Page text:
* * * * * * *

I think this is true. There could be many, many reasons why a wife would be unwilling to work it out with their spouse. If she is unwilling to better the relationship as well, you may as well as try to fly to the moon. 

However, that isn't a reason for a man not to better himself anyway. If he is bettering himself for only a selfish gain - trying to get more sex - he may find himself sorely disappointed as most women are quite capable at sniffing out these kinds of tactics and would find them rather insulting.

If he is bettering himself for only selfless gain, well, most women would find that appealing. Whether that will translate into more sex would depend on the woman. YMMV


----------



## chasethislight (Jul 8, 2011)

It's a confusing situation but I'm glad that Enchantment agreed with my statement about being open about the book would _most likely_ be counterproductive.

I might or might not buy the ebook to read it on my phone or whatever since I think I grasp the essentials of 'manning up'/becoming alpha and would like to explore that first as an 'experiment' to see if i understand it the way I think I do.

Since my brother is semi-obsessed with body-building, he's a very macho guy and all his other body-building buddies are as well. I was thinking about going to the gym with him and work out with them since I've been doing calisthenic exercises so I can shape up more (i'm not really out of shape, but I'm by no means "michelangelo's david"), with this I'll have the physical aspect of becomming alpha covered as well as being amongst man-man's .

I want to be bold and agressive about stuff, but I don't think I can back it up at this point of time. All the rejections haven't so much crippled me, but it did it's fair share of breaking down my self-esteem a little regardless of me not showing it. 

So yeah, I've been feeling better already since my opening post, I feel i have a sense of direction, a focus and I almost feel like telling everyone about it including my misses. But I'm not, since that'll most likely only result in her thinking this a new masterplan to get in her pants. It essentially IS, but it's more about HER wanting me to get into her pants AS WELL.

* * * * * * *

Dataset extract:

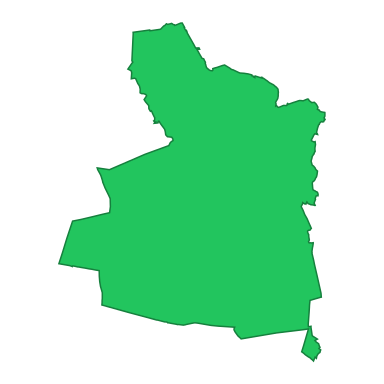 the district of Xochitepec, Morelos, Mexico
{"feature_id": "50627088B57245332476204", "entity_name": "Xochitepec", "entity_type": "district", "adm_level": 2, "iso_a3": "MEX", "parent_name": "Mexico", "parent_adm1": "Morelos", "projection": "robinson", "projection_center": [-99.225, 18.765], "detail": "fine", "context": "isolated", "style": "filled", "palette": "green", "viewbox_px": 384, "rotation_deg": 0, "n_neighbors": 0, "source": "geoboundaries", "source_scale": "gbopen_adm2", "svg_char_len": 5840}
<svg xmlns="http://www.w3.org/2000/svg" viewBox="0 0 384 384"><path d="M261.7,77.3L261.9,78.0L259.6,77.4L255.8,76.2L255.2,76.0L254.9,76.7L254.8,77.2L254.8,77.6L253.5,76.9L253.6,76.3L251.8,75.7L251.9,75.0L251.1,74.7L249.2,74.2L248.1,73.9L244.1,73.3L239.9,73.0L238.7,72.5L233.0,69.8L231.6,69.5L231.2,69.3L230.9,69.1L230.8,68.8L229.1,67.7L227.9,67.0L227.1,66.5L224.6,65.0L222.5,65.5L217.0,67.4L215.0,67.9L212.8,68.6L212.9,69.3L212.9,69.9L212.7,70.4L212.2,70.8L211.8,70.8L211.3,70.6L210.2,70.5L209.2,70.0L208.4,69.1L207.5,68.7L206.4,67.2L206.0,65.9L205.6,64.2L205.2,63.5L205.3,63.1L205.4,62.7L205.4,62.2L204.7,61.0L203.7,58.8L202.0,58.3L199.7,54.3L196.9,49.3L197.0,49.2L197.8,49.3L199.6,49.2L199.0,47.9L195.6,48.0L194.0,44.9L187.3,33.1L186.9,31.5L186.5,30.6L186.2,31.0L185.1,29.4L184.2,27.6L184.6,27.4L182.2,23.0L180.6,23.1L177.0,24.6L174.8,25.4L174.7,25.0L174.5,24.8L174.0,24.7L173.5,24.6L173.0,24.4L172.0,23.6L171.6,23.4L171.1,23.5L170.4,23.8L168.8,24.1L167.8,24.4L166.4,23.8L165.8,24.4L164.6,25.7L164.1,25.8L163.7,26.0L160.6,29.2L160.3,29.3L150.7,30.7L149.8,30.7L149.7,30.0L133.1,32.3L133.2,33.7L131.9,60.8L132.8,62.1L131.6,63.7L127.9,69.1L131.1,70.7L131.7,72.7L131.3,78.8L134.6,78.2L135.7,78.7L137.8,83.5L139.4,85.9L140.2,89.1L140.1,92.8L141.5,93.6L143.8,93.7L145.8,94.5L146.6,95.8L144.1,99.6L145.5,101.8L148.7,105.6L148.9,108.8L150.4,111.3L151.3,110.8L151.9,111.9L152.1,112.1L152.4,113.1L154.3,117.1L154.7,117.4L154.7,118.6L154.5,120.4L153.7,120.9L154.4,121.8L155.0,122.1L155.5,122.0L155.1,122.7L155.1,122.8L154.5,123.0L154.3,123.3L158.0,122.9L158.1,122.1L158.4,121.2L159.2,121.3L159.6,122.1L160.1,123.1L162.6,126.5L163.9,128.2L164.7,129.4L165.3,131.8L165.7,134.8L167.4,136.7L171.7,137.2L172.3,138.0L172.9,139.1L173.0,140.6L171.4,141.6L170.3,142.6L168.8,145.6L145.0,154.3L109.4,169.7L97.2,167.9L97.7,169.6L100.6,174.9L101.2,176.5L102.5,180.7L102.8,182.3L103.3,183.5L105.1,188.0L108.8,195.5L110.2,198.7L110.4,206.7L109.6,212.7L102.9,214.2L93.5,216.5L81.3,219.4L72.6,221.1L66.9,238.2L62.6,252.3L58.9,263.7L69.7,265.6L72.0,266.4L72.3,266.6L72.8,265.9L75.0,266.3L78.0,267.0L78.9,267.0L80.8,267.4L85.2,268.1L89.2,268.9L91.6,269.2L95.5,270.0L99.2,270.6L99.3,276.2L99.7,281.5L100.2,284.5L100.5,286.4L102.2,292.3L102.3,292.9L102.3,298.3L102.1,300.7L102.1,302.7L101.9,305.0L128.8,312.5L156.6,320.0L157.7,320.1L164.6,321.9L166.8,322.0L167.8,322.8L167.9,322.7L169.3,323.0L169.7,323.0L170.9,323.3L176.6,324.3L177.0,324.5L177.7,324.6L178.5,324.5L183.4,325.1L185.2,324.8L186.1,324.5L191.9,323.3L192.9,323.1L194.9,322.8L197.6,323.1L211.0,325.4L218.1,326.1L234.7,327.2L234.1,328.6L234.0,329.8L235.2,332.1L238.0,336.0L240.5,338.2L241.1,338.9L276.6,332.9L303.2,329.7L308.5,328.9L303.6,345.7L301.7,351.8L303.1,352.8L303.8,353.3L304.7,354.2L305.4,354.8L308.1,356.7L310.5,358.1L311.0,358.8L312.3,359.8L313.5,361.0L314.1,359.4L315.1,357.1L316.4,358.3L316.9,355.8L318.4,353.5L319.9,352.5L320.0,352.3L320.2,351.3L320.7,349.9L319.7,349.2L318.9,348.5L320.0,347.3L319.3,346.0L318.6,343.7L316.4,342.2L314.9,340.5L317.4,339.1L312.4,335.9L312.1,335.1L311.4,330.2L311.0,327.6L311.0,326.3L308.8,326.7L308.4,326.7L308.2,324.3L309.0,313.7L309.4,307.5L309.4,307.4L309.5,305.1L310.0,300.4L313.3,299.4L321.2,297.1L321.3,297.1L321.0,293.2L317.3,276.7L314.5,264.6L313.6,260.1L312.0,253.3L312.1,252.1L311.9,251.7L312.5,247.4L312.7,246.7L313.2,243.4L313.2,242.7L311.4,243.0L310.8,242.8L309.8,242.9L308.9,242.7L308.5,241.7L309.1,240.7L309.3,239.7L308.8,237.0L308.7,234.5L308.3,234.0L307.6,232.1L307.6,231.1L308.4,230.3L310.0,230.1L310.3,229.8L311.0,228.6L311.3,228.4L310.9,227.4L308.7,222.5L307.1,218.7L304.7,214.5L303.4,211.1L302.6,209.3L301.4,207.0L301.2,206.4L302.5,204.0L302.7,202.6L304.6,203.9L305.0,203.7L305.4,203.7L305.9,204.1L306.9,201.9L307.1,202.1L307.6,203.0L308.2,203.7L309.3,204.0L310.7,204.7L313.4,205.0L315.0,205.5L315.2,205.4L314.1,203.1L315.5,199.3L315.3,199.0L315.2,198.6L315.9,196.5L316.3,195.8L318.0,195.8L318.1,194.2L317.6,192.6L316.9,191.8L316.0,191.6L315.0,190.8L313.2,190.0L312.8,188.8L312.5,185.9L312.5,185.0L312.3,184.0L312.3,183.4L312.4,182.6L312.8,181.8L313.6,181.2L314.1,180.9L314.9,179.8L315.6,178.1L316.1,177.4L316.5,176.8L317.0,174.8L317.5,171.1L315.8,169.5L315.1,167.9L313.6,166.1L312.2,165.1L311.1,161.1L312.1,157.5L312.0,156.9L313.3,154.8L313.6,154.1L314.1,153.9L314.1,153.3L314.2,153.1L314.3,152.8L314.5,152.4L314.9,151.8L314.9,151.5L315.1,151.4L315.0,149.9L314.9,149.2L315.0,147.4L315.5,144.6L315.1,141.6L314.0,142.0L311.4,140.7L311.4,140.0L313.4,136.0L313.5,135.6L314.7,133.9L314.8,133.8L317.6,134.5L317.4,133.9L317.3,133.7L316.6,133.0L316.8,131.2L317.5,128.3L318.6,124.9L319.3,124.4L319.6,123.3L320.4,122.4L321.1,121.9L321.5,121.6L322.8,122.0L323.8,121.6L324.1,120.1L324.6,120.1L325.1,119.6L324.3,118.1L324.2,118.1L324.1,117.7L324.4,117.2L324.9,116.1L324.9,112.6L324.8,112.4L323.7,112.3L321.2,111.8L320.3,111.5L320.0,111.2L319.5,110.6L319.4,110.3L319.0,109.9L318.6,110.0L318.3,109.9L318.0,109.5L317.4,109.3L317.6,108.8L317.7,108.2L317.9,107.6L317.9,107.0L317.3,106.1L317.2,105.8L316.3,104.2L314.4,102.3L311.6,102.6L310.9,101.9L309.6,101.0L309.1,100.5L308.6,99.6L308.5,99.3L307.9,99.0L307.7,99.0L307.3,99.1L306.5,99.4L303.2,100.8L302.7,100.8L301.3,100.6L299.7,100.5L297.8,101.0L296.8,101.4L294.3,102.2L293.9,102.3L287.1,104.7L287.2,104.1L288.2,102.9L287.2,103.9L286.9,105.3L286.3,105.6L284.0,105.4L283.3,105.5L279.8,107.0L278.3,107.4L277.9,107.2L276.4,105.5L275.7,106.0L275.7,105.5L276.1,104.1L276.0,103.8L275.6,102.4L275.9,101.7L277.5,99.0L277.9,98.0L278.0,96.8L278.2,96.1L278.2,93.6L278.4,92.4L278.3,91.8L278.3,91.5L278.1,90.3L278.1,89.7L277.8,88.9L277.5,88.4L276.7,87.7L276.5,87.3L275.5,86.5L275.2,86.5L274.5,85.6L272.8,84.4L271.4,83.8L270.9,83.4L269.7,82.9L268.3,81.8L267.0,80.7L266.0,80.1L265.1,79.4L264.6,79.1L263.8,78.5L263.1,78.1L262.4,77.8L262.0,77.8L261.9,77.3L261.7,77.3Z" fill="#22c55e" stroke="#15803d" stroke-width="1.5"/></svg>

* * * * * * *

Objectives:
A) In the forum thread, what is the poster's brother semi-obsessed with?
B) Reproduce the passage of the forum thread starting at "It's a confusing" and ending at "think I do.".

Answers to the exercise:
A) Body-building.

B)
It's a confusing situation but I'm glad that Enchantment agreed with my statement about being open about the book would _most likely_ be counterproductive.

I might or might not buy the ebook to read it on my phone or whatever since I think I grasp the essentials of 'manning up'/becoming alpha and would like to explore that first as an 'experiment' to see if i understand it the way I think I do.